## Task description:
From the data below, return all lines holding the string "qquad".

## Provided data:
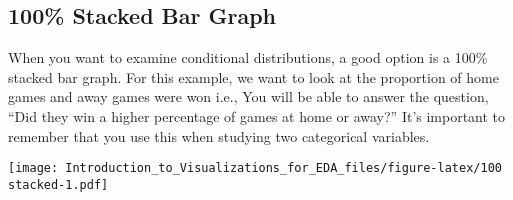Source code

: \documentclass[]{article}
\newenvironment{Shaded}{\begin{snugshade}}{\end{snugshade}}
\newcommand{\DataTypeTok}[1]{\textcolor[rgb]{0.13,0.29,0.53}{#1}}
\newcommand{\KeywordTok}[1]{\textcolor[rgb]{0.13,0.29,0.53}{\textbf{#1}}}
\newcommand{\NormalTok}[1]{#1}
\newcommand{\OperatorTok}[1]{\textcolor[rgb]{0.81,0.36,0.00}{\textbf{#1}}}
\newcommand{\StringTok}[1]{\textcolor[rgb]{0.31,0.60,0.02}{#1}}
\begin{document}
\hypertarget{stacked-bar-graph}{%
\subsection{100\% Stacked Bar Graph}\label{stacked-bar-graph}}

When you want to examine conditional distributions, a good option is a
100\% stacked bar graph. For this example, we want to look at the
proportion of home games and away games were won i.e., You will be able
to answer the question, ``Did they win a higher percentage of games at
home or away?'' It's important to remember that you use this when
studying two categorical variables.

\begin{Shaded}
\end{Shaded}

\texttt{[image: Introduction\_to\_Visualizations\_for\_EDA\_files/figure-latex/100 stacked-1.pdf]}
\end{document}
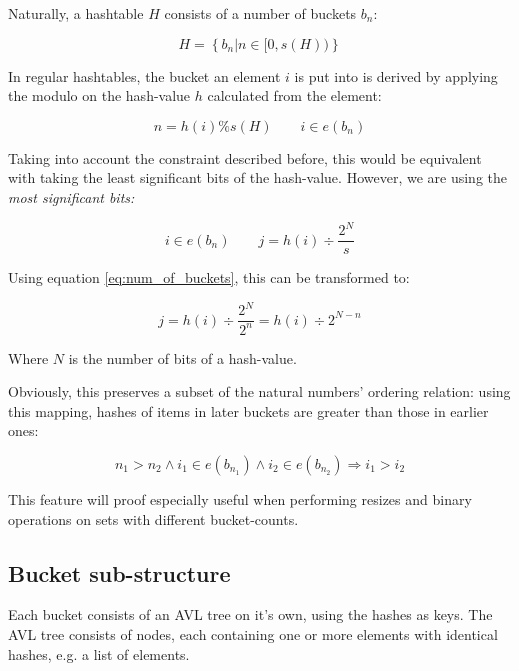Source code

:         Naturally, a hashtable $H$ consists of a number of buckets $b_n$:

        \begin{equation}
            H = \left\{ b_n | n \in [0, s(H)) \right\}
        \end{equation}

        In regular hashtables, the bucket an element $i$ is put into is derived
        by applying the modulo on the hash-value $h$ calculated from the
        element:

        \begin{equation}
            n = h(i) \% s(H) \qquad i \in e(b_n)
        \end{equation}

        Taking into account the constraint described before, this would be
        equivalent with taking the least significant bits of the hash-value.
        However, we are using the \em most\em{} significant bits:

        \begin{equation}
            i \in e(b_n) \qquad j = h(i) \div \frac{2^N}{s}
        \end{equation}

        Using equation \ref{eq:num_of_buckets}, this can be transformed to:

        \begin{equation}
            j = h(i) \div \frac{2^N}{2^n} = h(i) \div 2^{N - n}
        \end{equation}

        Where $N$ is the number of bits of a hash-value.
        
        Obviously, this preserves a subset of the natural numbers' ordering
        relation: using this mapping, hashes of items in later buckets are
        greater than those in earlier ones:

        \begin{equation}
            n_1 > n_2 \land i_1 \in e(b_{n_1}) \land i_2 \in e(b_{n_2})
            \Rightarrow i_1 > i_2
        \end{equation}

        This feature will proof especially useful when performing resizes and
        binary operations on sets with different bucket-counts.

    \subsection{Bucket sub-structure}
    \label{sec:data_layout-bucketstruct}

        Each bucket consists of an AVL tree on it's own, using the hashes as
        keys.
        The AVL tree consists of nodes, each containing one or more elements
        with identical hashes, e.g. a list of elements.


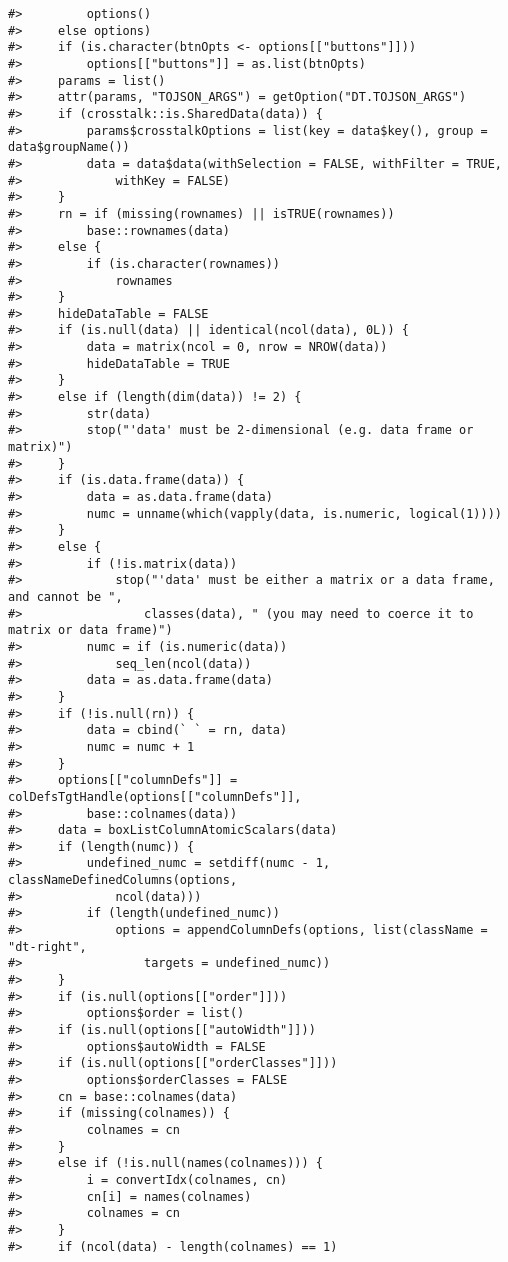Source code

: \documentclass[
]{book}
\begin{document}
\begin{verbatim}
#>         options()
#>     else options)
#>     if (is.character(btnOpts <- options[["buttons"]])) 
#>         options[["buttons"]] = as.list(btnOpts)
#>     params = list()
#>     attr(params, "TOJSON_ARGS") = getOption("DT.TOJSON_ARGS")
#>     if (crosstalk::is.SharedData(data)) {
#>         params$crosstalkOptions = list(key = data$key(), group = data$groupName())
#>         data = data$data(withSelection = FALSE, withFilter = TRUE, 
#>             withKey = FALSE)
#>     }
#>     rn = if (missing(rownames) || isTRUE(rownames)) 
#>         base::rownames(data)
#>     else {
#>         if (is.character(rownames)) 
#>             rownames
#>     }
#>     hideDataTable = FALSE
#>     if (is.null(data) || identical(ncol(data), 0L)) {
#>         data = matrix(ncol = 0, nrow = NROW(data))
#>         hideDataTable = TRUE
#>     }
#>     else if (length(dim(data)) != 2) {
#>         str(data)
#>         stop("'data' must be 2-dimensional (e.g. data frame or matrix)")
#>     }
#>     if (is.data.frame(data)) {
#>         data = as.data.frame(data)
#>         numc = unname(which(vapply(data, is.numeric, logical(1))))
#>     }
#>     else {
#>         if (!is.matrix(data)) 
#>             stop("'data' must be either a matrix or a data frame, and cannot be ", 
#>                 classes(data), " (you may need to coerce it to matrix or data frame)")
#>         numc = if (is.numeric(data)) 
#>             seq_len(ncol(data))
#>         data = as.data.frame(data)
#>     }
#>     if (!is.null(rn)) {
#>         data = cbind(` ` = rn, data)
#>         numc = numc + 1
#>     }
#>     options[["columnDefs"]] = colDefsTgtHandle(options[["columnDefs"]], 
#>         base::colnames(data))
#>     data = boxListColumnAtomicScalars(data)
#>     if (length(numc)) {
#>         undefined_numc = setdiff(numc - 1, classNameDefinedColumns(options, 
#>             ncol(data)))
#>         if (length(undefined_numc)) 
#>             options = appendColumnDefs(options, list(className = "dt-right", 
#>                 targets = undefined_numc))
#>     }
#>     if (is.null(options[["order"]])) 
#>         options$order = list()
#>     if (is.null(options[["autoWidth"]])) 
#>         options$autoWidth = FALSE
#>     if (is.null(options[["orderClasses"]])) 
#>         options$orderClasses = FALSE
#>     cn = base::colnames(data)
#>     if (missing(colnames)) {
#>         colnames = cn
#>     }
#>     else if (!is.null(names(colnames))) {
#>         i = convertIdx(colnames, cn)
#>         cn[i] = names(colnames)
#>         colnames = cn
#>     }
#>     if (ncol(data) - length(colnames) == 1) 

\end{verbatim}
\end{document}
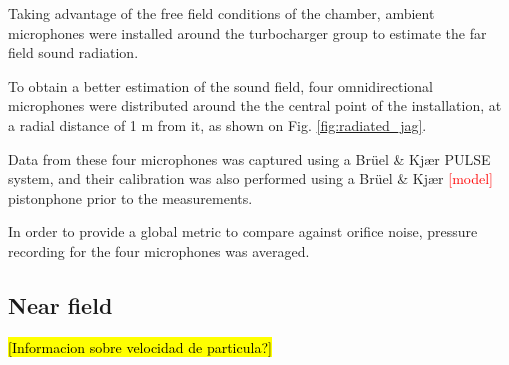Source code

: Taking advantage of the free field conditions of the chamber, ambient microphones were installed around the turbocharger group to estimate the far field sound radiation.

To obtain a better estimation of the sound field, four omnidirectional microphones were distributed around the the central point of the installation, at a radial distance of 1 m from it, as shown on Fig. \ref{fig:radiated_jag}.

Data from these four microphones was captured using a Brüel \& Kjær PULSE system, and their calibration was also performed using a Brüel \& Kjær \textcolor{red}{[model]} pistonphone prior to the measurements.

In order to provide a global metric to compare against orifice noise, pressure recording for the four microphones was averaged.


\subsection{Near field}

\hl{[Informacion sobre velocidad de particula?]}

...

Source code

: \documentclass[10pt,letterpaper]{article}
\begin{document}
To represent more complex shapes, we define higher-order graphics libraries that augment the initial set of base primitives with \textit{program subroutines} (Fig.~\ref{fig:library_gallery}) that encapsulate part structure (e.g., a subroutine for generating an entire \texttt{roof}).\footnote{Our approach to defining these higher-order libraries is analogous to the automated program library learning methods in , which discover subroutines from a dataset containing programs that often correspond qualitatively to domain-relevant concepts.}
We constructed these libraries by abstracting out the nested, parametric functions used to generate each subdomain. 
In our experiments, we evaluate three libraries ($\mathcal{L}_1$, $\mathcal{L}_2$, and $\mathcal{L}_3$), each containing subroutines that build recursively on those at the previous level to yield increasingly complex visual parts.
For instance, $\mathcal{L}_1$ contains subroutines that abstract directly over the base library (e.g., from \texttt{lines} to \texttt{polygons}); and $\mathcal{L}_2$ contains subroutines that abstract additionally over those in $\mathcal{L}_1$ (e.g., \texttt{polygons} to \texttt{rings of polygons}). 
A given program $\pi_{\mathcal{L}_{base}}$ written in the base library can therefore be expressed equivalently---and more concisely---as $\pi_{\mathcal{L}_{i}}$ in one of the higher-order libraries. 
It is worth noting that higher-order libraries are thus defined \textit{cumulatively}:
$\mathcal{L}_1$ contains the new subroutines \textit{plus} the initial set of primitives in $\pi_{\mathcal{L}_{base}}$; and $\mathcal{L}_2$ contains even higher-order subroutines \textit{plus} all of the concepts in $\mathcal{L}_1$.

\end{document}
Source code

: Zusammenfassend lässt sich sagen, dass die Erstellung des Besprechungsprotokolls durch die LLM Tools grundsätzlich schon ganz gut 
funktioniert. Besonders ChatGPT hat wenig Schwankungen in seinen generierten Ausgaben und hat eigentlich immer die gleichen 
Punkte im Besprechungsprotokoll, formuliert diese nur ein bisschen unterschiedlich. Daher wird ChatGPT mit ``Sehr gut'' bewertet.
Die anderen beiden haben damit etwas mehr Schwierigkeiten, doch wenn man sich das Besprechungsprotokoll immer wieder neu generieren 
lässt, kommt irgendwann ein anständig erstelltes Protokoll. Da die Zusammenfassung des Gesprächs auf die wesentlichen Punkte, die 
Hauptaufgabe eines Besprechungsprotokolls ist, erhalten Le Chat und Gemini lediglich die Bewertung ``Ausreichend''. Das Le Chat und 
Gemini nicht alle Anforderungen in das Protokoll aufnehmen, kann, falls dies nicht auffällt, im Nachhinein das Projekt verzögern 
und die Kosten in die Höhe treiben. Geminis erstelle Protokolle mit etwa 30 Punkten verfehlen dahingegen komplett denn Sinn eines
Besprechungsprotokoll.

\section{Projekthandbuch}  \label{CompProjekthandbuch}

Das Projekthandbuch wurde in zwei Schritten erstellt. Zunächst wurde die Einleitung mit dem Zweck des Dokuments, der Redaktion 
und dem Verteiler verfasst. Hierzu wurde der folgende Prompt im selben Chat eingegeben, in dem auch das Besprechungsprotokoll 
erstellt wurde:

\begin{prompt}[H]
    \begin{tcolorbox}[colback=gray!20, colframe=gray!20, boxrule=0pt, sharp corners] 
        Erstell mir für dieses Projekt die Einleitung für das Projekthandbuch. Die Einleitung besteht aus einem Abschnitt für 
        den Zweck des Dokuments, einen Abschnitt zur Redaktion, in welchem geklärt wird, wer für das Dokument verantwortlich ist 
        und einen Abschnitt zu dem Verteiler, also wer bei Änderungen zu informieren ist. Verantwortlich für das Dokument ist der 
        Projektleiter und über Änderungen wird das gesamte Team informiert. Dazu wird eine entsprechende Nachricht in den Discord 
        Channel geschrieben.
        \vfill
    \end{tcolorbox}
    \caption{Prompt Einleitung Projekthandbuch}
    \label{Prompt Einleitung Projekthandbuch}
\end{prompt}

## Problem solution:
            n = h(i) \% s(H) \qquad i \in e(b_n)
            i \in e(b_n) \qquad j = h(i) \div \frac{2^N}{s}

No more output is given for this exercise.